Review: 'The Sisters Brothers', Joaquin Phoenix And John C. Reilly Chase Bounties And The American Dream

A legacy of violence rides side saddle with every step taken by Eli and Charlie Sisters (John C. Reilly and Joaquin Phoenix) in acclaimed director Jacques Audiard's The Sisters Brothers. For his masterful English-language debut, the French filmmaker has chosen that most American of genres to tackle, and maybe it's his outsider perspective that allows for such a refreshing, hypnotic, and existentialist vision of the Old West. At times funny and brutal, but always with an eye towards larger concerns, the film is a passionate look at the ties that bind brothers together, even if that bond is forged in blood.

A road movie, revenge film, and observational character study, The Sisters Brothers takes place during the gold rush of the 1850s. A time of territorial expansion and big personal dreams, the Sisters boys earn their living as bounty hunters for the Commodore (Rutger Hauer), a powerful and wealthy magnate with a lot of enemies. Raised in a life of violence, it's really all the brothers know, but especially the cocky and volatile Charlie. By contrast Eli is soft-spoken and reserved, with an eye towards a more peaceful future...someday. While they may be bonded by blood, conflicting ideologies begins to drive a wedge between them at exactly the wrong time.

The brothers are hired to hunt down wayward prospector, peculiarly-named Hermann Kermit Warm (Riz Ahmed), who has come up with a foolproof formula for finding gold. The plan is for Hermann to first be captured by a tracker, the refined John Morris (Jake Gyllenhaal, doing a dubious English accent), for the brothers to then claim and torture for information. But not all men have the stomach for such thing, and when Morris has a change of heart and flees with Hermann to start a more civilized society, the brothers must trek through the dangerous Northwest to find them.

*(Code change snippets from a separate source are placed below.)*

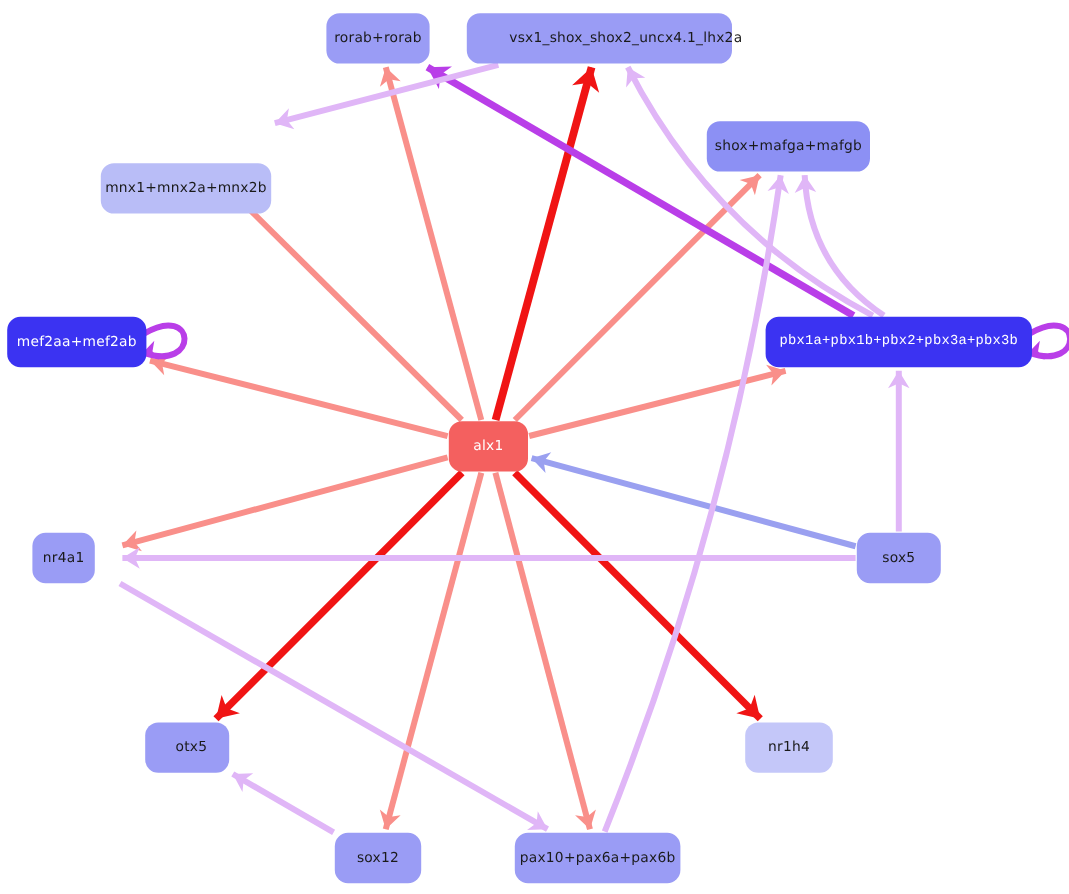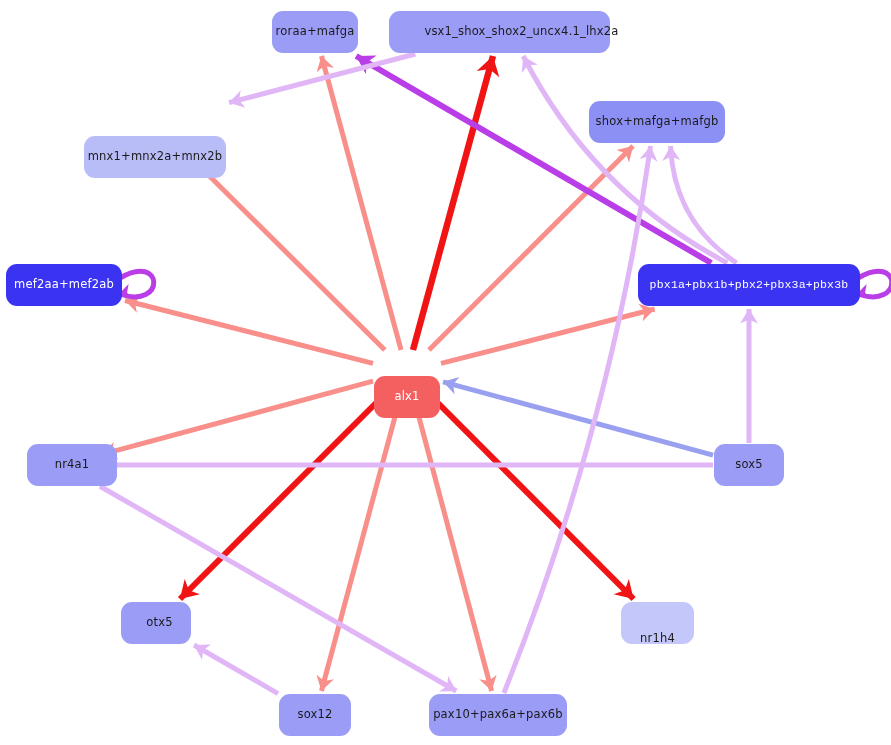--- a/index.html
+++ b/index.html
@@ -142,7 +142,7 @@
     </svg>
   <div id="node-layer">
       <div class="node" style="left: 272px; top: 11px; width: 86px; height: 42px; background: rgb(154, 156, 245); color: rgb(26, 26, 26);">
-        <span class="node-label">roraa+mafga</span>
+        <span class="node-label">rorab+rorab</span>
       </div>
       <div class="node" style="left: 389px; top: 11px; width: 221px; height: 42px; background: rgb(154, 156, 245); color: rgb(26, 26, 26); padding-left: 44px;">
         <span class="node-label">vsx1_shox_shox2_uncx4.1_lhx2a</span>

In the early going we frequently hear Charlie boasting of the brothers' exploits. He likes to announce their arrival, enjoying that their murderous reputations have preceded them in most cases. While Charlie sees their name as a badge of honor, and maybe a cover for his own insecurities, Eli begins to see the myth surrounding them as a dead weight dragging them down. While there are bursts of graphic bloodshed and a handful of gunfights, all well shot beautifully by cinematographer BenoƮt Debie, the most frequent disputes are of the future. What would the brothers be if they weren't in this life? While Eli sees the uncertainty as hopeful, Charlie can't envision a world of peace, at least not one with him in it.

And these concerns of identity and destiny are what drive much of the film's second half, as Audiard and co-writer Thomas Bidegain turn their focus inward. To the credit of both, they give just as much attention to the inner life of Gyllenhaal and Ahmed's characters, two men who maybe aren't meant for that era, and stare down others' condescension in wanting to build something better. It's interesting to see both actors in secondary roles, fully-formed though they are, because one could easily see Gyllenhaal or Ahmed trading places successfully with Phoenix and Reilly. As for the lead duo, both are predictably great, you don't need me to tell you that. Phoenix's Charlie is arrogant with a sharp tongue, usually reserved for putting down his older brother, but he can turn scary at a moment's notice and with an economy of words. At the same time, there's a vulnerability to Charlie that is heartbreaking, seen in quieter moments much later on when everything he knows is flipped upside down. Reilly is more than Phoenix's equal as the introspective Eli, who endures Charlie's drunken outbursts to ensure his survival, even at the cost of his own dreams. One of the film's funniest moments is also pretty tragic, as a lonely Eli has a hilariously awkward experience with a prostitute (Allison Tolman) who sees his sensitive soul.

Audiard has a way of crafting tender stories about men of action and violence (see Rust & Bone and A Prophet), who find love to be their escape from a life of cruelty. It's the connection between siblings that drives The Sisters Brothers to reach poignant, genre-breaking emotional heights.